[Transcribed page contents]
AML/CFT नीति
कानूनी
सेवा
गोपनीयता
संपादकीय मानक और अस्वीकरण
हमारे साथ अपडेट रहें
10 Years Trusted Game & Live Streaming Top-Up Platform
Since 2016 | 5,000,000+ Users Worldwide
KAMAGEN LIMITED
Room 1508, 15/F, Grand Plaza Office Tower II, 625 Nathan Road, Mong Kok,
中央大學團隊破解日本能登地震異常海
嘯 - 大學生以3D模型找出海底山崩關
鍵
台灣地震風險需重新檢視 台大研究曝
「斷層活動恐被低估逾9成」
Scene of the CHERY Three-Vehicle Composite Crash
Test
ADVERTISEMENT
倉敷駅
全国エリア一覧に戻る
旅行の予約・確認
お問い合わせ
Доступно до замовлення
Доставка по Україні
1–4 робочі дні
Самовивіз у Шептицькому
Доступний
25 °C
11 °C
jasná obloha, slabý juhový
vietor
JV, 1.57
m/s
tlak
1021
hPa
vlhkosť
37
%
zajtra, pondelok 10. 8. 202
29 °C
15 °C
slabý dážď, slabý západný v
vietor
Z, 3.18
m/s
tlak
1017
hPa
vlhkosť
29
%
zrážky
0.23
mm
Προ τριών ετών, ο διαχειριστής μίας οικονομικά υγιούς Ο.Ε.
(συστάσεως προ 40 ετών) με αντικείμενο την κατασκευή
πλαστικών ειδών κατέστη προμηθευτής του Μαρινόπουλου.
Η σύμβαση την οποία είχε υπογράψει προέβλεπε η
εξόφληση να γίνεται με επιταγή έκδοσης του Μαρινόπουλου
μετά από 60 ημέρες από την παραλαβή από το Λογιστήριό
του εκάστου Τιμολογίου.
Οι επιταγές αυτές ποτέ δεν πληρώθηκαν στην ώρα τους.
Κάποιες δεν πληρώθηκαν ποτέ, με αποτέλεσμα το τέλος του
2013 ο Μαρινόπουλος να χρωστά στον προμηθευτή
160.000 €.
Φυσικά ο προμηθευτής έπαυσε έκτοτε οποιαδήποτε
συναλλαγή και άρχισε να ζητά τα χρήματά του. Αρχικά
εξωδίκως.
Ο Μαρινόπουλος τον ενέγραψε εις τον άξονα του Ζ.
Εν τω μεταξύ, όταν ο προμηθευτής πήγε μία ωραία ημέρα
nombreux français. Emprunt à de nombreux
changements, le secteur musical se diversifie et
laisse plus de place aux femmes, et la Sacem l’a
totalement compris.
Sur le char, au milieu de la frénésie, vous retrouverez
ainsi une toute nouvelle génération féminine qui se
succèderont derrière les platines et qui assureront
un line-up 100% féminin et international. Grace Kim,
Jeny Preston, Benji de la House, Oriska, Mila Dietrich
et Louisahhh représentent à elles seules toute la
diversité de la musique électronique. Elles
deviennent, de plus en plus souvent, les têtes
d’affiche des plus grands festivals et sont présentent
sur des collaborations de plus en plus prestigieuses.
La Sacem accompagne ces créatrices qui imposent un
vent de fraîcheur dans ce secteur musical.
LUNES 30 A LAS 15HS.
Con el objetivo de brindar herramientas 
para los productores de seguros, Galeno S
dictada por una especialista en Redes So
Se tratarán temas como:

| Try it |
Every entry must appear in the answer exactly as written.

| Exercise result |
AML/CFT नीति
कानूनी
सेवा
गोपनीयता
संपादकीय मानक और अस्वीकरण
हमारे साथ अपडेट रहें
10 Years Trusted Game & Live Streaming Top-Up Platform
Since 2016 | 5,000,000+ Users Worldwide
KAMAGEN LIMITED
Room 1508, 15/F, Grand Plaza Office Tower II, 625 Nathan Road, Mong Kok,
中央大學團隊破解日本能登地震異常海
嘯 - 大學生以3D模型找出海底山崩關
鍵
台灣地震風險需重新檢視 台大研究曝
「斷層活動恐被低估逾9成」
Scene of the CHERY Three-Vehicle Composite Crash
Test
ADVERTISEMENT
倉敷駅
全国エリア一覧に戻る
旅行の予約・確認
お問い合わせ
Доступно до замовлення
Доставка по Україні
1–4 робочі дні
Самовивіз у Шептицькому
Доступний
25 °C
11 °C
jasná obloha, slabý juhový
vietor
JV, 1.57
m/s
tlak
1021
hPa
vlhkosť
37
%
zajtra, pondelok 10. 8. 202
29 °C
15 °C
slabý dážď, slabý západný v
vietor
Z, 3.18
m/s
tlak
1017
hPa
vlhkosť
29
%
zrážky
0.23
mm
Προ τριών ετών, ο διαχειριστής μίας οικονομικά υγιούς Ο.Ε.
(συστάσεως προ 40 ετών) με αντικείμενο την κατασκευή
πλαστικών ειδών κατέστη προμηθευτής του Μαρινόπουλου.
Η σύμβαση την οποία είχε υπογράψει προέβλεπε η
εξόφληση να γίνεται με επιταγή έκδοσης του Μαρινόπουλου
μετά από 60 ημέρες από την παραλαβή από το Λογιστήριό
του εκάστου Τιμολογίου.
Οι επιταγές αυτές ποτέ δεν πληρώθηκαν στην ώρα τους.
Κάποιες δεν πληρώθηκαν ποτέ, με αποτέλεσμα το τέλος του
2013 ο Μαρινόπουλος να χρωστά στον προμηθευτή
160.000 €.
Φυσικά ο προμηθευτής έπαυσε έκτοτε οποιαδήποτε
συναλλαγή και άρχισε να ζητά τα χρήματά του. Αρχικά
εξωδίκως.
Ο Μαρινόπουλος τον ενέγραψε εις τον άξονα του Ζ.
Εν τω μεταξύ, όταν ο προμηθευτής πήγε μία ωραία ημέρα
nombreux français. Emprunt à de nombreux
changements, le secteur musical se diversifie et
laisse plus de place aux femmes, et la Sacem l’a
totalement compris.
Sur le char, au milieu de la frénésie, vous retrouverez
ainsi une toute nouvelle génération féminine qui se
succèderont derrière les platines et qui assureront
un line-up 100% féminin et international. Grace Kim,
Jeny Preston, Benji de la House, Oriska, Mila Dietrich
et Louisahhh représentent à elles seules toute la
diversité de la musique électronique. Elles
deviennent, de plus en plus souvent, les têtes
d’affiche des plus grands festivals et sont présentent
sur des collaborations de plus en plus prestigieuses.
La Sacem accompagne ces créatrices qui imposent un
vent de fraîcheur dans ce secteur musical.
LUNES 30 A LAS 15HS.
Con el objetivo de brindar herramientas 
para los productores de seguros, Galeno S
dictada por una especialista en Redes So
Se tratarán temas como:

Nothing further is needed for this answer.